Short problem A: Repeat word for word the part of the saved entries that opens at their start and closes with the line containing "road 2 (track): [(147,511),(0,351)]", both ends included. Leave the pictures out of your answer.

Social media analysis is not something new. A study back in 2012 tried to present the uses and evaluations of social media in American museums [
32]. At that time (10 years ago), the results “indicate that American museums believe becoming involved with social media is important, but they are not using the sites at high levels of dialogic engagement”. The latter reasoning remains a problem for cultural spaces till today. It takes huge effort to decide on which part of social media to “invest time” into so as to maximize the performance on the respective platforms. In this case, we are trying to help museums focus on specific topics that are already trending alongside the medium. Another case, the one of the Côa Valley Museum and Archaeological Park, is presented in [
33]. From the analysis, it seems that as long as museums stand for “guardians of human memories”, the author believes that “museums have an important role to play in providing widespread access to their collections, facilitating scientific research and fostering its use for educational, leisure or recreation”. The case of ephemeral storytelling with social media was researched in [
34]. This research indicates that the usage of the “stories” feature of specific social media are a means to engage a larger audience, and they conclude that “museums should adapt their policies and programs to current social media communication behaviors to remain relevant and be a part of what and how people share their lives”. It is obvious that the culture-related spaces need to be aligned with contemporary trends. More recent research on the part that is related to nowadays tech-savvy audience reveals that “Tech-savvy tourists will enjoy and appreciate the overall digital experience, thus identifying themselves with and feeling part of the museum, becoming loyal, and willingly providing economic support” [
35]. In fact, it is obvious from a number of research outcomes that at the end of the day, museums have sufficient online communication, but there seems to be zero interaction [
36]. From a number of researches regarding what is expected from the museum in its online presence today, the results remain the same: the museum has to interact and participate.

Short problem B: Summarize the passage on museums and social media in two sentences.

Saved entries

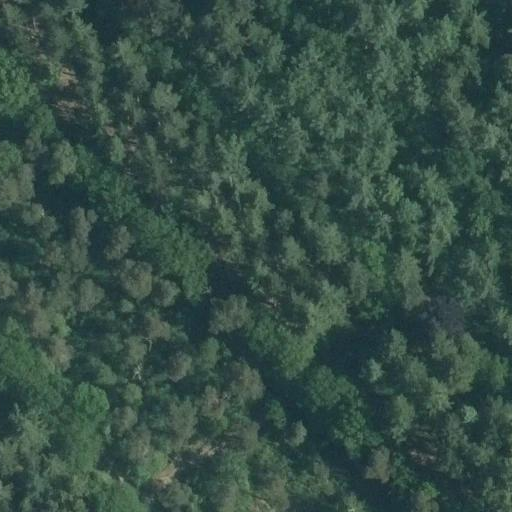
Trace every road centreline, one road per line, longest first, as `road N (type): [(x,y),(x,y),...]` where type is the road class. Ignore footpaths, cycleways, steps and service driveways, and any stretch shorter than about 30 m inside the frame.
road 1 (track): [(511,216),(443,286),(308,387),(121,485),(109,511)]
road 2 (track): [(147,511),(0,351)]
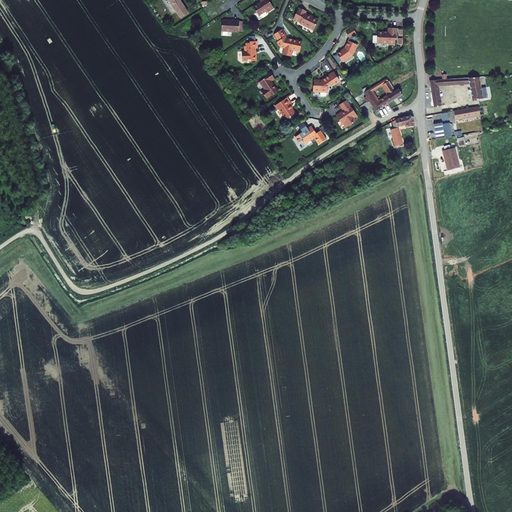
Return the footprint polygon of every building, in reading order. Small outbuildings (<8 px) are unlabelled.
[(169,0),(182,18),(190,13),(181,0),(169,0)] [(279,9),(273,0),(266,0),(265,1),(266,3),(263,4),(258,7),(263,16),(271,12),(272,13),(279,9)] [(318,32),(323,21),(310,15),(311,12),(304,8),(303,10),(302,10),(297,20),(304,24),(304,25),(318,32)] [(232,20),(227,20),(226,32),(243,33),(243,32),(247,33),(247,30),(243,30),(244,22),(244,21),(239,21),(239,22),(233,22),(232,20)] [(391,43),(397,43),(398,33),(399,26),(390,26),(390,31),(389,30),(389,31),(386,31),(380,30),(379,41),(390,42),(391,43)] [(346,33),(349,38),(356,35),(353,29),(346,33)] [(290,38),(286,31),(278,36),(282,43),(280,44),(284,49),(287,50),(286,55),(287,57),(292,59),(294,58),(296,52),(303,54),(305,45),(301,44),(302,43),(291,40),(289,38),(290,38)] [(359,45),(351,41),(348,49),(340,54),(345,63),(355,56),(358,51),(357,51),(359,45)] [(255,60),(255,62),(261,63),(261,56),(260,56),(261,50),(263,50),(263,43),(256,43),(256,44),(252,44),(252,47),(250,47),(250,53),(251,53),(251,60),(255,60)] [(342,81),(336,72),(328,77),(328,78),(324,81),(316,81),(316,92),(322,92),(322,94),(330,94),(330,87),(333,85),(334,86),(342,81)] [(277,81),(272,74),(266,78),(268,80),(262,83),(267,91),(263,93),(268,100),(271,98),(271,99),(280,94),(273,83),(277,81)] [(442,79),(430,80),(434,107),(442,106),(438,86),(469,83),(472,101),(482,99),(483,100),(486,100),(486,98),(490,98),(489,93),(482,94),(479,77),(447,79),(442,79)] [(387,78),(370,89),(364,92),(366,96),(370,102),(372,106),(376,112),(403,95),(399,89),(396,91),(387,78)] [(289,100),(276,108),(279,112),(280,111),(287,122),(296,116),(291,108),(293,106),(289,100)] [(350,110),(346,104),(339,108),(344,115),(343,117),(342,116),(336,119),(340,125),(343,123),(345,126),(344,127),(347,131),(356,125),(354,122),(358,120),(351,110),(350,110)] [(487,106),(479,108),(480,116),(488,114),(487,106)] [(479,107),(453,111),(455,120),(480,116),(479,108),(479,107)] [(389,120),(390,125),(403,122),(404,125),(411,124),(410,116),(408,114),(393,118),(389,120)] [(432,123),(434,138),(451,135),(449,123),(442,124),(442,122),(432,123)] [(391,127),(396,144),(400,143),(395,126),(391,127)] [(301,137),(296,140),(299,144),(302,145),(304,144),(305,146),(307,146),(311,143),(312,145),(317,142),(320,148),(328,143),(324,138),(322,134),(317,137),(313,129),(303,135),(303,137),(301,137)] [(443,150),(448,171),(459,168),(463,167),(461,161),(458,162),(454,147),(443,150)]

Written response A:
Trace every road centreline, one road per line, longest first, as `road N (type): [(x,y),(x,y),...]` where type is the road class. Ignore footpaths, cycleways, steps and service driveways, and any stretch shorter than about 30 m inside the frame.
road 1 (track): [(511,216),(443,286),(308,387),(121,485),(109,511)]
road 2 (track): [(147,511),(0,351)]

Written response B: Research since a 2012 study of American museums has found that museums consider social media important but engage little in dialogue with their audiences, a problem that persists today. Cases such as the Côa Valley Museum and studies of ephemeral "stories" show that museums must provide wide access to their collections, adapt to current social media communication behaviors, and move beyond sufficient online communication to actually interact and participate.